Results: VaultGemma showed no measurable memorization across 1 million sequences sampled at random from the training set, while pretrained Gemma 1, 2, and 3 models of roughly similar sizes did. VaultGemma’s average performance across 7 question-answering benchmarks generally matched that of GPT-2 (1.5 billion parameters) but fell short of Gemma models of roughly similar size.

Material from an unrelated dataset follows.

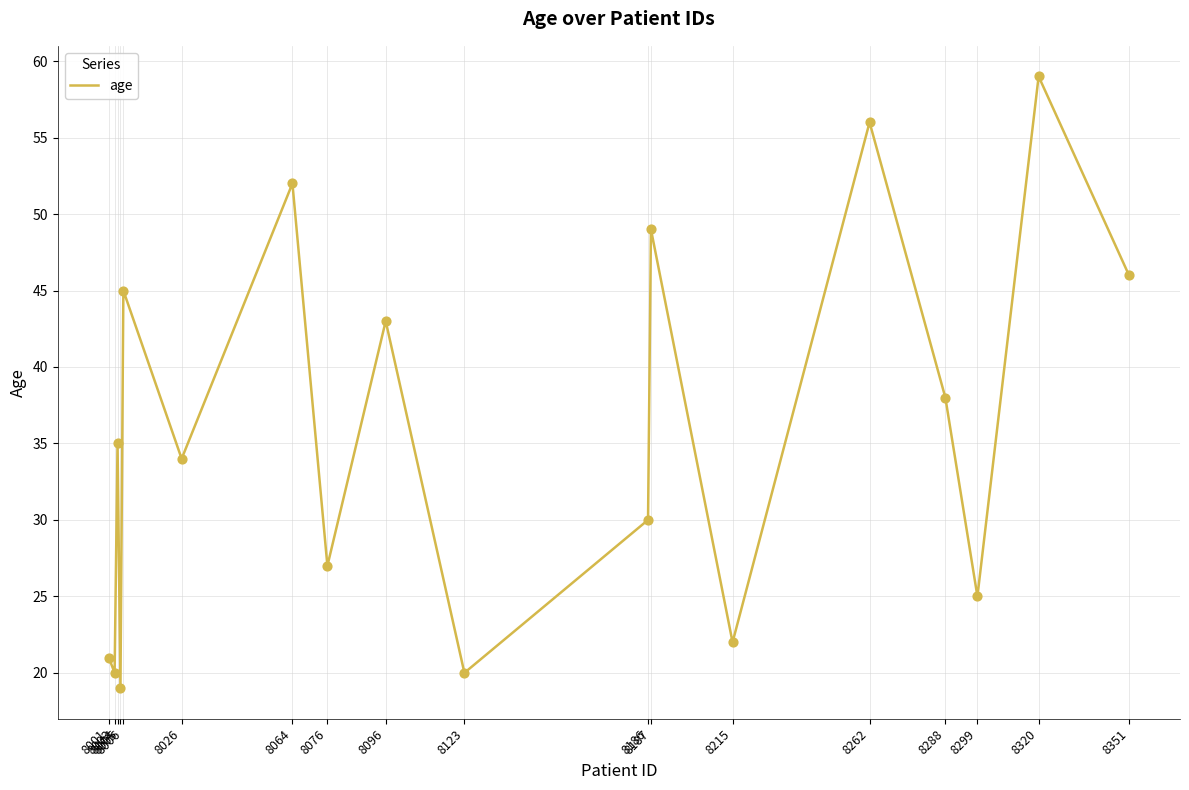

What is the change in value from 8064 to 8186?

-22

  • The authors measured memorization in the Gemma family by the percentage of examples a model could reproduce when given the first half of the sequence. Gemma 3 (1 billion parameters) reproduced 0.0005 percent of training examples tested, while Gemma 2 (2 billion parameters) reproduced 0.04 percent. Gemma 1 (2 billion) reproduced about 1 percent. VaultGemma reproduced 0 percent.
  • VaultGemma achieved 39 percent accuracy on HellaSwag, a benchmark that’s designed to test common-sense reasoning in everyday situations. GPT-2 achieved 48 percent and Gemma 3 (1 billion parameters) reached 61 percent.
  • On TriviaQA, which measures factual question answering, VaultGemma achieved 11 percent, while GPT-2 achieved 6 percent and Gemma 3 (1 billion parameters) achieved 40 percent.

Yes, but:  The privacy protection comes with a caveat: It applies only to unique examples such as a private phone number that occurs only once in the dataset. If private information appears repeatedly in the training data, for instance, a celebrity's street address that leaked and appeared in several publications, the model can learn it as a general pattern.

Why it matters: Private information can find its way into training datasets, and in normal use, a typical large language model may divulge it without the subject’s consent.  VaultGemma shows that large open-weights models can be provably private. While such privacy still comes with a cost — VaultGemma 1B performs roughly on par with models built about five years ago — the results are promising, and future work may close that gap.

We’re thinking: The smartest model for sensitive data might be the one that remembers only the most common information.